About Tyvyt (sintilimab injection)

Tyvyt (sintilimab injection) is an innovative drug jointly developed by Innovent and Eli Lilly and Company in China. Tyvyt (sintilimab injection) is a type of immunoglobulin G4 monoclonal antibody, which binds to the PD-1 molecule on the surface of T-cells, blocks the PD-L1(Programmed Cell Death-1 Ligand-1, PD-L1 pathway)and reactivates T-cells to kill cancer cells. Tyvyt (sintilimab injection) is the only PD-1 antibody in China branded by both a local biopharmaceutical company and a global pharmaceutical company.

About ORIENT-15 Study

The ORIENT-15 study is a randomized, double-blind, multi-center, phase III trial that evaluates the efficacy and safety of Tyvyt (sintilimab injection) in combination with chemotherapy as first-line treatment in subjects with unresectable, locally advanced recurrent or metastatic ESCC in China. Patients will receive Tyvyt (sintilimab injection) or placebo in combination with paclitaxel and cisplatin until disease progression. Participants will be randomly assigned in a 1:1 ratio into experimental or control groups. The study will enroll 640 patients. The primary endpoint is overall survival in both the entire population and in PD-L1 positive population of patients.

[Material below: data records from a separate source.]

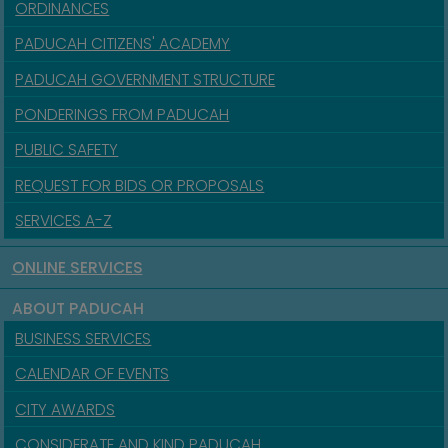
ORDINANCES
PADUCAH CITIZENS' ACADEMY
PADUCAH GOVERNMENT STRUCTURE
PONDERINGS FROM PADUCAH
PUBLIC SAFETY
REQUEST FOR BIDS OR PROPOSALS
SERVICES A-Z
ONLINE SERVICES
ABOUT PADUCAH
BUSINESS SERVICES
CALENDAR OF EVENTS
CITY AWARDS
CONSIDERATE AND KIND PADUCAH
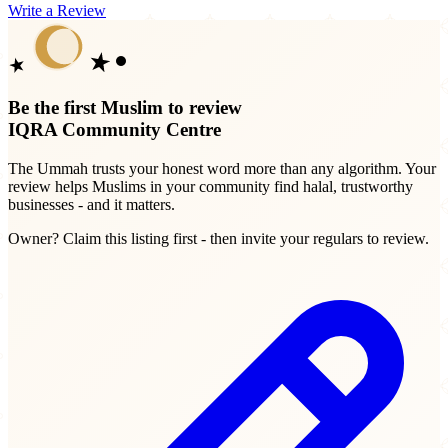
Write a Review
Be the first Muslim to review
IQRA Community Centre
The Ummah trusts your honest word more than any algorithm. Your
review helps Muslims in your community find halal, trustworthy
businesses - and it matters.
Owner? Claim this listing first - then invite your regulars to review.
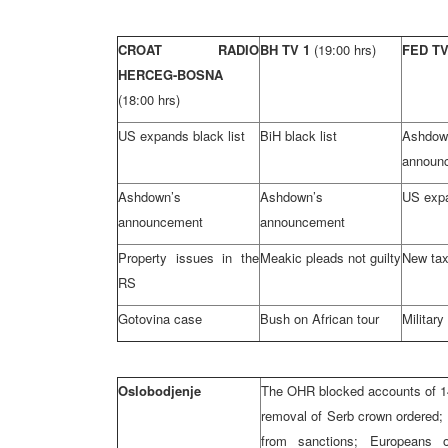
CROAT RADIO
BH TV 1
(19:00 hrs)
FED T
HERCEG-BOSNA
(18:00 hrs)
US expands black list
BiH black list
Ashdow
announ
Ashdown’s
Ashdown’s
US expa
announcement
announcement
Property issues in the
Meakic pleads not guilty
New tax
RS
Gotovina case
Bush on African tour
Military
Oslobodjenje
The OHR blocked accounts of 14 
removal of Serb crown ordered; 
from sanctions; Europeans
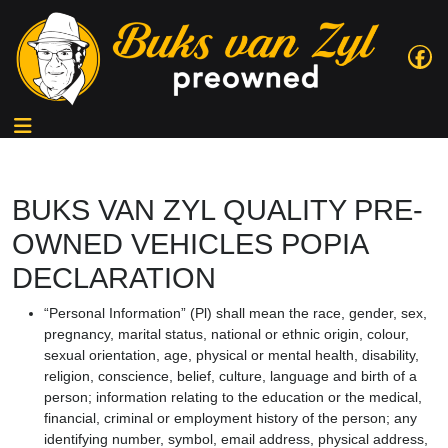
BUKS VAN ZYL QUALITY PRE-
OWNED VEHICLES POPIA
DECLARATION
“Personal Information” (Pl) shall mean the race, gender, sex,
pregnancy, marital status, national or ethnic origin, colour,
sexual orientation, age, physical or mental health, disability,
religion, conscience, belief, culture, language and birth of a
person; information relating to the education or the medical,
financial, criminal or employment history of the person; any
identifying number, symbol, email address, physical address,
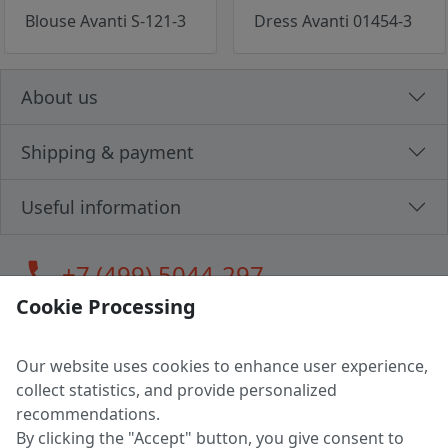
Blouse Avanti S-121-3
Dress Avanti 01454-3
About us
Shipping & payment
Useful information
call
+7 (499) 5044-297
Cookie Processing
Our website uses cookies to enhance user experience,
LLC "MAGPOCHTBY", Tax #291665670
collect statistics, and provide personalized
Address: 224005, Belarus, Brest, Budenny street, house 31
recommendations.
Certificate of state registration #0147876
By clicking the "Accept" button, you give consent to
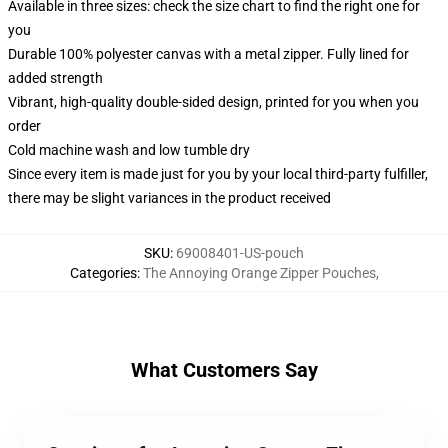
Available in three sizes: check the size chart to find the right one for
you
Durable 100% polyester canvas with a metal zipper. Fully lined for
added strength
Vibrant, high-quality double-sided design, printed for you when you
order
Cold machine wash and low tumble dry
Since every item is made just for you by your local third-party fulfiller,
there may be slight variances in the product received
SKU
:
69008401-US-pouch
Categories
:
The Annoying Orange Zipper Pouches
,
What Customers Say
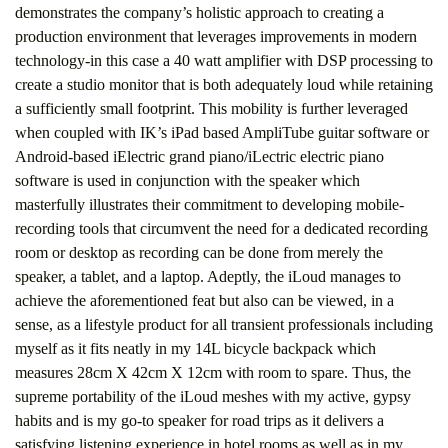
demonstrates the company’s holistic approach to creating a
production environment that leverages improvements in modern
technology-in this case a 40 watt amplifier with DSP processing to
create a studio monitor that is both adequately loud while retaining
a sufficiently small footprint. This mobility is further leveraged
when coupled with IK’s iPad based AmpliTube guitar software or
Android-based iElectric grand piano/iLectric electric piano
software is used in conjunction with the speaker which
masterfully illustrates their commitment to developing mobile-
recording tools that circumvent the need for a dedicated recording
room or desktop as recording can be done from merely the
speaker, a tablet, and a laptop. Adeptly, the iLoud manages to
achieve the aforementioned feat but also can be viewed, in a
sense, as a lifestyle product for all transient professionals including
myself as it fits neatly in my 14L bicycle backpack which
measures 28cm X 42cm X 12cm with room to spare. Thus, the
supreme portability of the iLoud meshes with my active, gypsy
habits and is my go-to speaker for road trips as it delivers a
satisfying listening experience in hotel rooms as well as in my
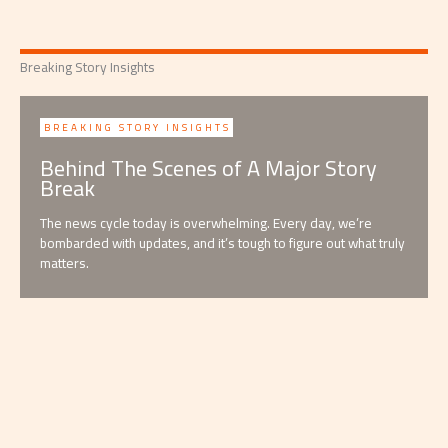
Breaking Story Insights
BREAKING STORY INSIGHTS
Behind The Scenes of A Major Story
Break
The news cycle today is overwhelming. Every day, we’re
bombarded with updates, and it’s tough to figure out what truly
matters.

About Advanced or Metastatic Esophageal Squamous Cell Carcinoma (ESCC)

Esophageal cancer is the eighth most common cancer in the world, and the sixth leading cause of cancer death. Nearly four out of five cases occur in developing countries. China has the largest population of patients with esophageal cancer in the world. The incidence and mortality in China are higher than the worldwide average, ranking 3rd and 4th respectively. The histopathological type of esophageal cancer in China is different than that in Europe and the United States. In China the major type of esophageal cancer is squamous cell carcinoma which accounts for more than 90% of cases. In the United States and Europe adenocarcinoma of the esophagus is the predominant histopathology. The prognosis of patients with advanced and metastatic esophageal cancer is poor with an overall survival of about 10 months.